Why Weight Loss Could Prevent A Joint Replacement

Nov 09, 2020

Intuitively, it makes sense why weight loss would be good for your joints. The less work your body has to do to hold you up, the less stress on the joints. One pound of body weight is equal to 4 pounds of load on your knees. Newer research is showing that weight loss can also effect inflammation and cartilage turnover in a positive way. Below I review an article that researched the effects of weight loss on patients with knee osteoarthritis.

Significant weight loss (>/= 20% loss in obese individuals) was shown to decrease interleukin 6(IL-6) levels. IL-6 is a cytokine that stimulates inflammation and auto-immune responses in several different diseases. Adipose (fat) tissue is responsible for the secretion of IL-6. Obesity can be classified as a low-grade inflammatory disease and can be associated with metabolic, cardiovascular and hepatic diseases. There is a significant association of IL-6 levels with the prevalence of osteoarthritis, particularly in the knee joints. This particular study noted that IL-6 levels directly correlated with Helix-II. Helix-II is a biomarker of cartilage turnover, the higher the level the higher the severity of cartilage damage. Increased accumulation of IL-6 can alter cartilage homeostasis and can actually affect the cartilage in individuals that carry excessive fat cells.

Serum oligometic matrix protein, or COMP, is considered a biomarker of the degradation of cartilage.

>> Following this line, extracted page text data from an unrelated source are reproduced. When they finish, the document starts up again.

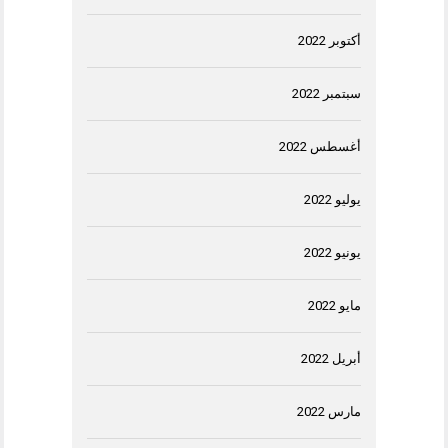
أكتوبر 2022
سبتمبر 2022
أغسطس 2022
يوليو 2022
يونيو 2022
مايو 2022
أبريل 2022
مارس 2022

The measure of this protein could potentially predict osteoarthritis damage. Conversely, PIIANP is a marker for type II collagen synthesis. This report also noted that the COMP concentration was correlated with changes in reported pain levels. Significant weight loss resulted in decreased COMP and increased PIIANP. This suggests that weight loss can result in a structural change in the cartilage.

Another take away has suggested that weight loss >5% may be ineffective in alleviating pain associated with osteoarthritis. This study demonstrated that obese patients diagnosed with OA and had weight loss of at least 20% resulted in improvements in pain and function, decreased inflammation and improvement in cartilage turnover.

Moral of the story:

Significant weight loss can result in improvement in function, decrease in pain and inflammation and improvement in cartilage turnover. Losing weight is challenging but, if you can keep your joints healthy and have less pain is it worth it?